Presumably humidity. Likely West Texas and So Cal will be very dry and hot.

Jeffrey Davis said...

We don't need to have days when we shouldn't be going out for things to be extremely bad for us. We aren't the only living things on the planet. At 112F corn dies on the stalk. It doesn't wither. It isn't stunted. It's dead. And it doesn't need to be at that temperature long.

We don't need to die of heat stroke to be hurt by high temps.

Russell Seitz said...

The only person I've seen actually perish of hyperthermia was a Czech journalist who wore a woolen three piece suit to the Apollo Xi launch.
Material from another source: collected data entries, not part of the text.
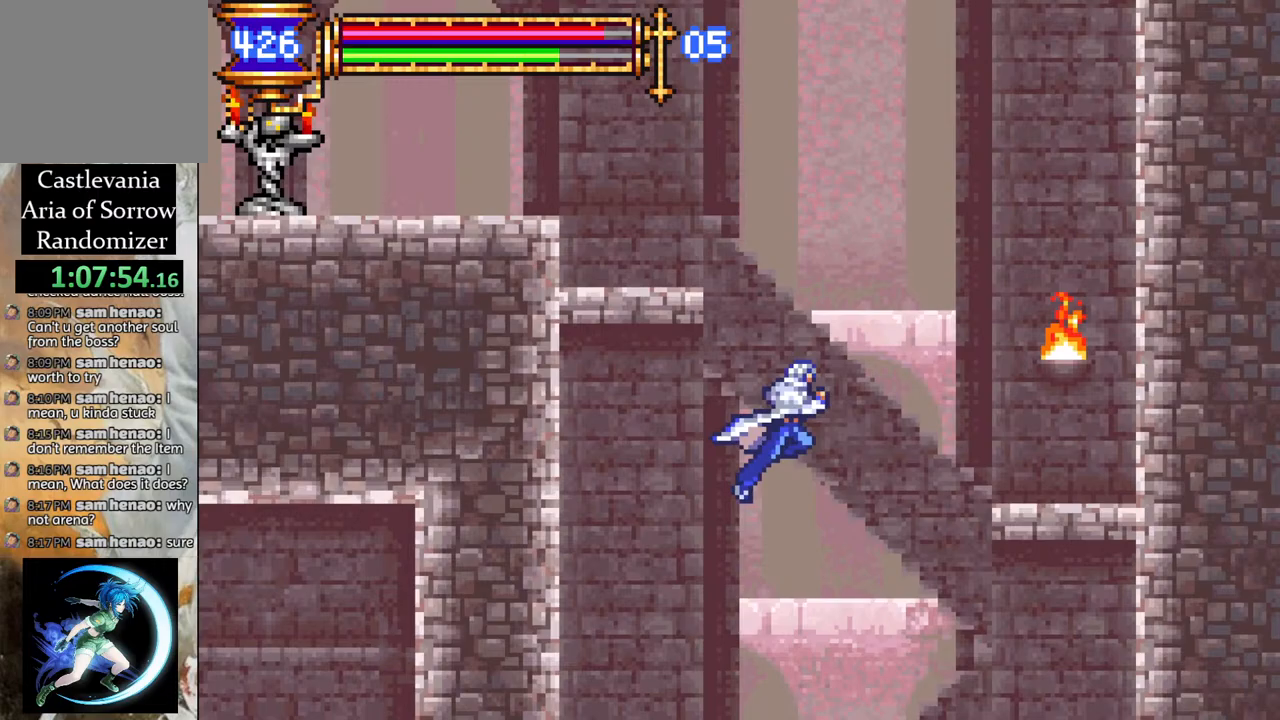
{"buttons": ["DPAD_RIGHT"], "left_stick": "center", "right_stick": "center", "events": [[50, "CROSS", "up"], [150, "CROSS", "down"], [200, "DPAD_UP", "down"], [217, "CROSS", "up"], [217, "DPAD_UP", "up"]]}
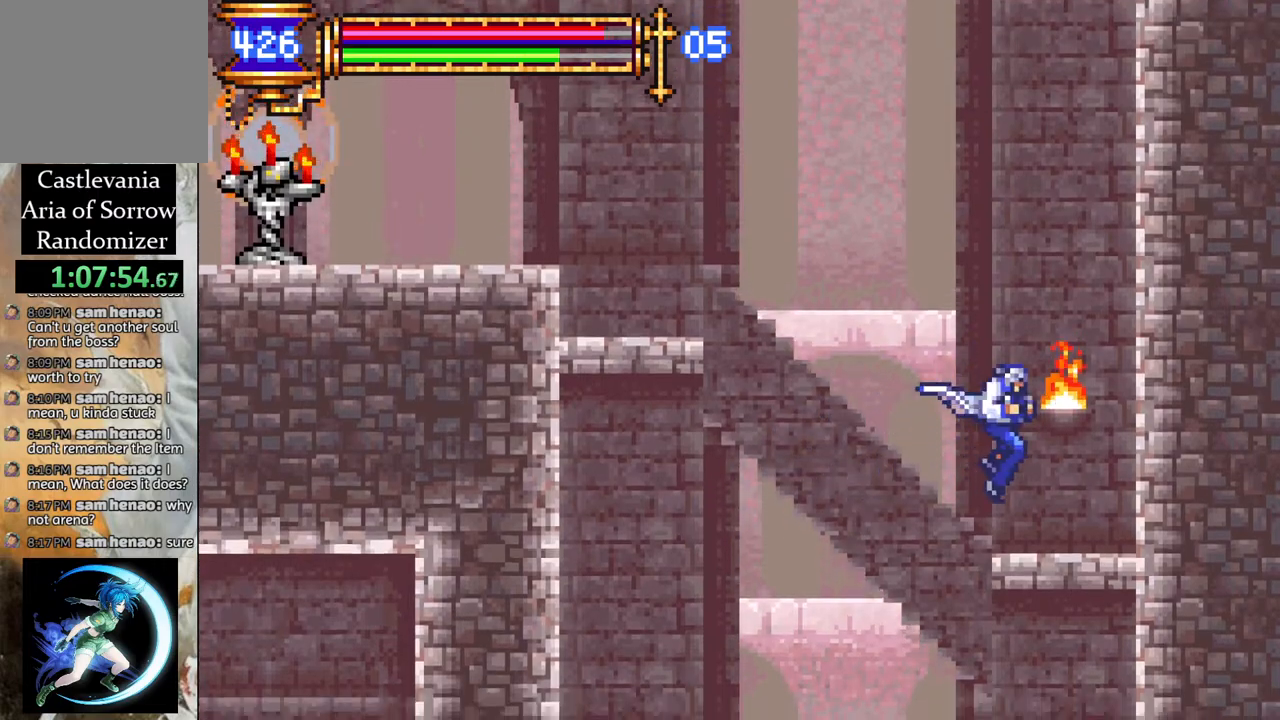
{"buttons": ["CROSS", "DPAD_LEFT"], "left_stick": "center", "right_stick": "center", "events": [[117, "DPAD_RIGHT", "up"], [117, "DPAD_UP", "down"], [150, "DPAD_UP", "up"], [167, "DPAD_LEFT", "down"], [183, "CROSS", "down"]]}
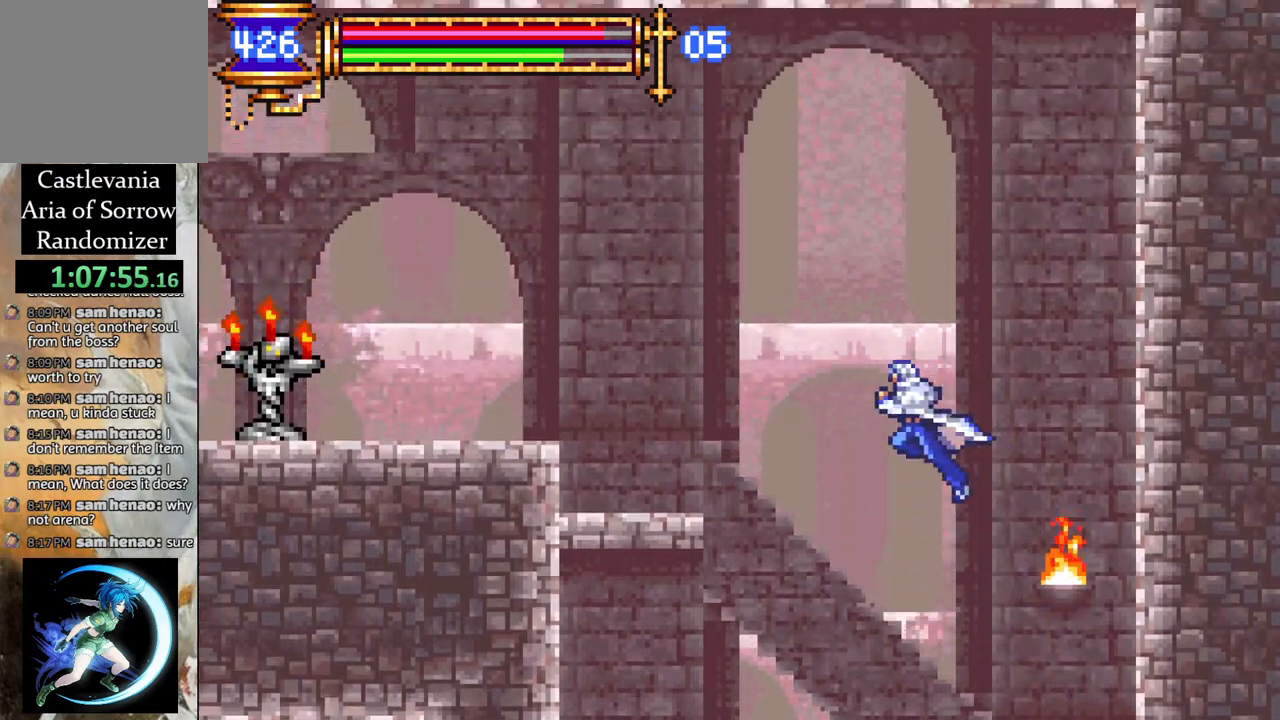
{"buttons": [], "left_stick": "center", "right_stick": "center", "events": [[33, "CROSS", "up"], [100, "CROSS", "down"], [183, "CROSS", "up"], [467, "DPAD_LEFT", "up"]]}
It was indeed >92F. and swampy.

Magnus Westerstrand said...

I know Rabbets hide underground a lot of the time but you should try to get in front of the computer more often to get with the times! (fix the twitter button)

Tom said...

"The South still attracts the most domestic migrants of any U.S. region. Last year, it boasted six of the top eight states in terms of net domestic migration — Texas, Florida, North Carolina, Tennessee, South Carolina and Georgia. Texas and Florida alone gained 250,000 net migrants. The top four losers were deep blue New York, Illinois, New Jersey and California."

Air conditioning covers a multitude of sins.